▸ **THE REQUEST**: Write the next part of the piece on grim London landmarks below, starting right after its final heading.

▸ **TEXT PASSAGE**:

Dead Man's Hole (Tower Bridge)
The white tiles lining a small alcove at the base of Tower Bridge are not there for decoration. They are a practical, brutal prophylactic against decomposition. Walk along the north side, heading toward the Tower of London end, and look down at the river's edge. This spot, Dead Man's Hole, is where the Thames's tidal currents naturally deposited bodies.
This wasn't just a random dumping spot. Whether the deceased had drowned, or if they had been murdered and dumped in the river, the current would carry them to this precise, inescapable point. The tiles were installed because, naturally, decomposing corpses would sometimes explode from gas buildup. You can still see the L-shaped steps and grappling hooks left for the grisly task of retrieving the remains, some of which were even displayed for public identification.
It’s a stark reminder that even the most recognizable structures, like Tower Bridge, are built over a constant, silent river of history. You can find this spot by walking along the northern abutment of the bridge.
Crossbones Graveyard
Imagine walking down a narrow side street where the ground beneath your feet is actually a massive, unofficial cemetery. This is Crossbones, a Southwark passage that sits on an estimated fifteen thousand bodies. The story of who was buried here—the prostitutes known as Winchester Geese—tells you everything about the hypocrisy of medieval London.
The site was originally an unconsecrated burial ground, licensed by the Bishop of Winchester. Because it was technically outside the City of London's jurisdiction, it operated as a lawless zone called the Liberty of the Clink. Over time, the sheer volume of the dead meant the area housed an estimated 15,000 people before its closure in 1853.
It’s a profoundly dark piece of history, but today it functions as an official Garden of Remembrance. It’s worth wandering through the area to understand the sheer density of life and death that once occurred right here in Southwark.
Highgate Cemetery (West)

▸ **DATA SUPPLIED**:
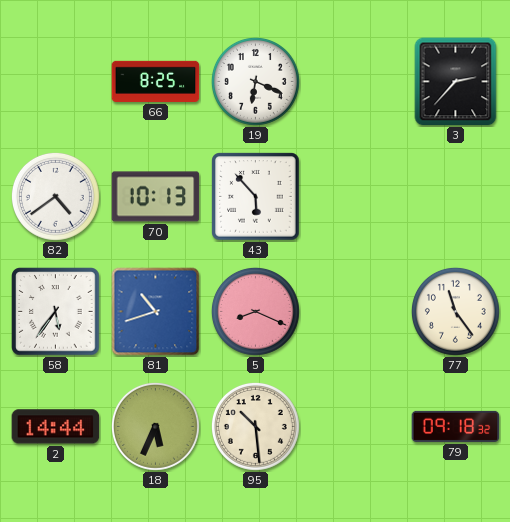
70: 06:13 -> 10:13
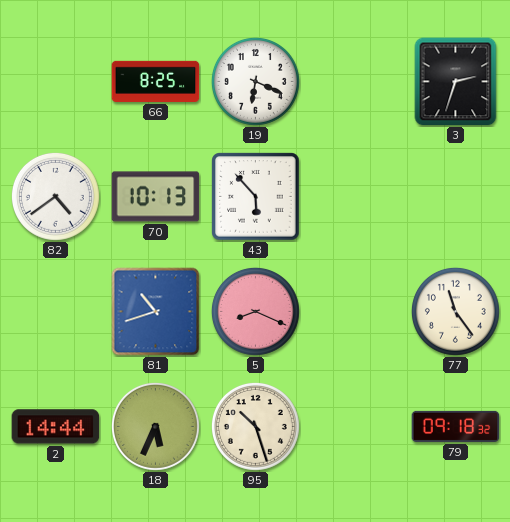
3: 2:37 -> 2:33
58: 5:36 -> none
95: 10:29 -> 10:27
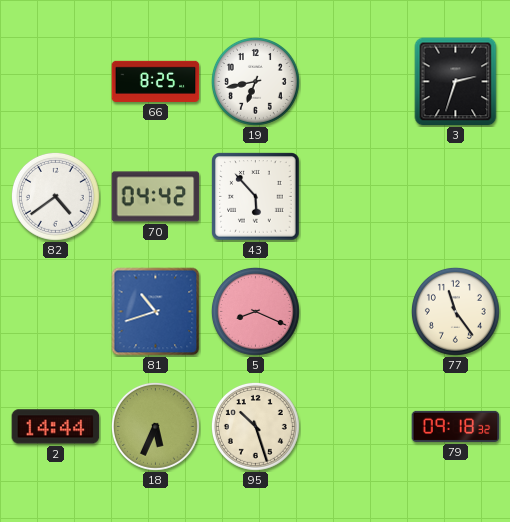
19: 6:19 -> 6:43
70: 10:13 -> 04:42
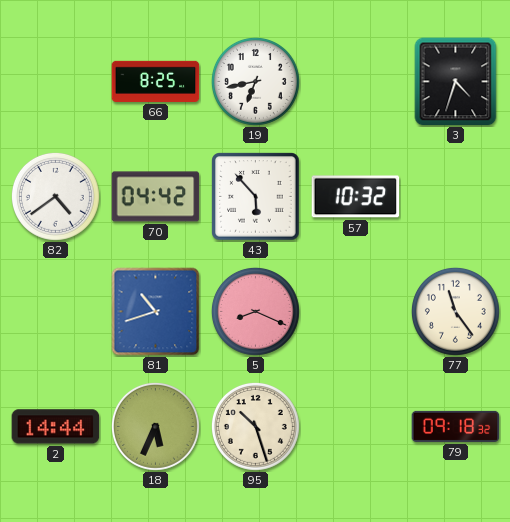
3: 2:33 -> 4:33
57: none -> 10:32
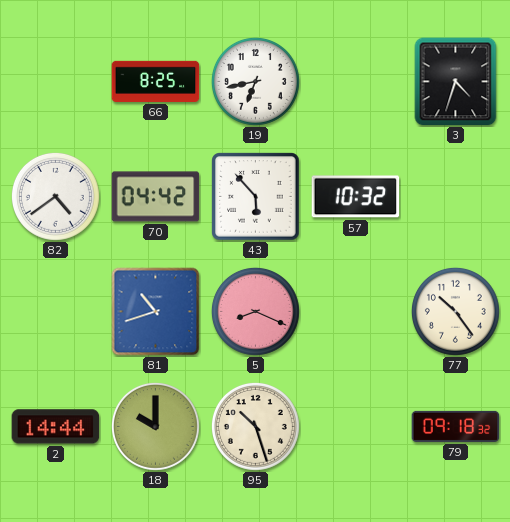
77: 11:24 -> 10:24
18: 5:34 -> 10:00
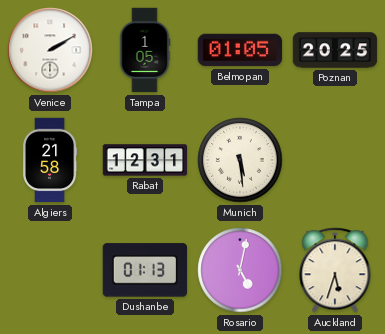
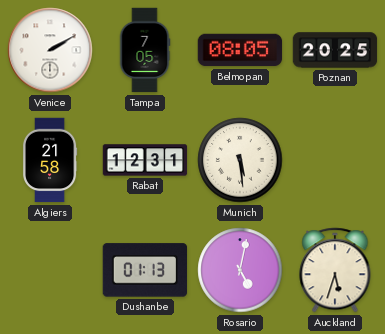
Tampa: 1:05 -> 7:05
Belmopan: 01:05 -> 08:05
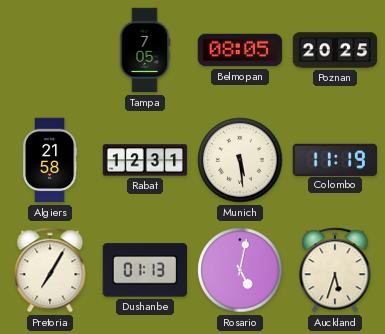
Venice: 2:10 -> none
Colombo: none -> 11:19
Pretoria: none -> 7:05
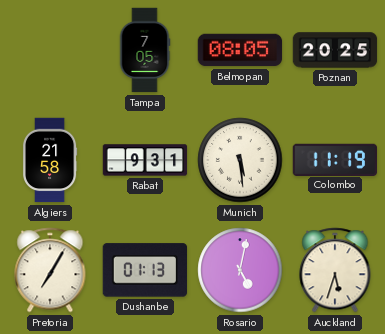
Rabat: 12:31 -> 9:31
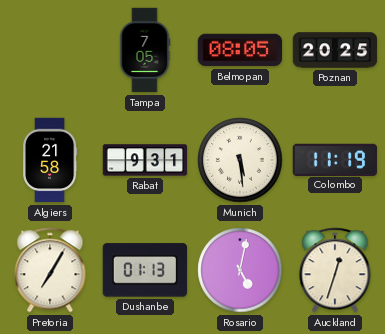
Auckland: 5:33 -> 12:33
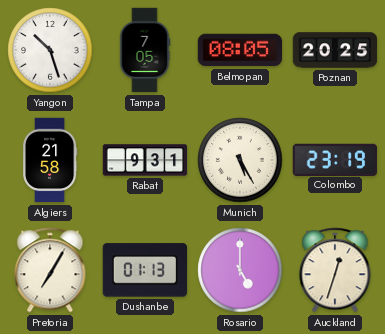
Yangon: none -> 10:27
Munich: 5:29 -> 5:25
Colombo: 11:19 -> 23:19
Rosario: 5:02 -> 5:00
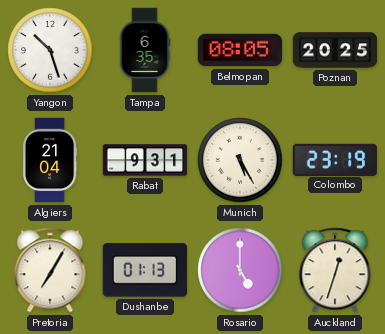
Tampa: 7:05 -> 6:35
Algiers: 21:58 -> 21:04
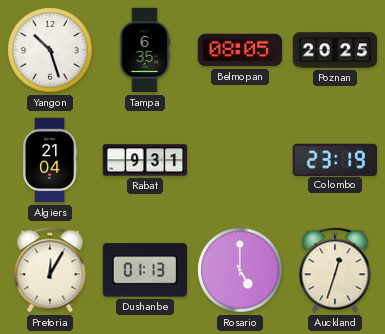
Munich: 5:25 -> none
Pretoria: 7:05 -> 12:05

▸ **WRITTEN RESPONSE**:
By the 1830s, London was literally drowning in its own dead. The churchyards were so overcrowded that coffins were stacking up and bursting open. Gravediggers had to cram bodies in at night, sometimes cutting corpses apart just to make them fit. The stench was unbearable, and the water supply was being poisoned by the decomposing remains.
The solution, orchestrated by Parliament, was to build seven commercial cemeteries in a ring around the city. Highgate, which opened in 1839, became the showpiece of this movement. Its grand scale and architecture were a direct response to a public health crisis, making it a fascinating intersection of Victorian obsession and civic necessity.
If you visit, keep an eye on Egyptian Avenue. It was originally designed as an enclosed tunnel with 16 vaults on either side, giving the illusion of being in an Egyptian tomb, a perfect example of how the dead were made to feel exotic.
The Charterhouse
You are standing on top of twenty thousand bodies. The Black Death arrived in London in 1348 and killed roughly half the population, leaving the churchyards utterly unable to cope. The solution was to dig mass burial pits on the outskirts of the city, and this was one of the largest.
An estimated twenty thousand plague victims were dumped here in layers, covered with quicklime, and buried. This site has been everything from a plague pit to a monastery, to a Tudor mansion, and is still operating today as an almshouse. It is a layered history of survival, marked by death.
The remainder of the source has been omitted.